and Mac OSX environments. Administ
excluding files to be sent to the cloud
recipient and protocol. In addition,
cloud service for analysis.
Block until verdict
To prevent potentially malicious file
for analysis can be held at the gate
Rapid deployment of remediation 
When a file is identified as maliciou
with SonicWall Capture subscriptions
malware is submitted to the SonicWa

· · · · · · ·

Istruzioni:
Per favore, disponi in un elenco numerato le righe di tutte le voci qui sopra, tralasciando quelle vuote.

Risultato:
1. and Mac OSX environments. Administ
2. excluding files to be sent to the cloud
3. recipient and protocol. In addition,
4. cloud service for analysis.
5. Block until verdict
6. To prevent potentially malicious file
7. for analysis can be held at the gate
8. Rapid deployment of remediation 
9. When a file is identified as maliciou
10. with SonicWall Capture subscriptions
11. malware is submitted to the SonicWa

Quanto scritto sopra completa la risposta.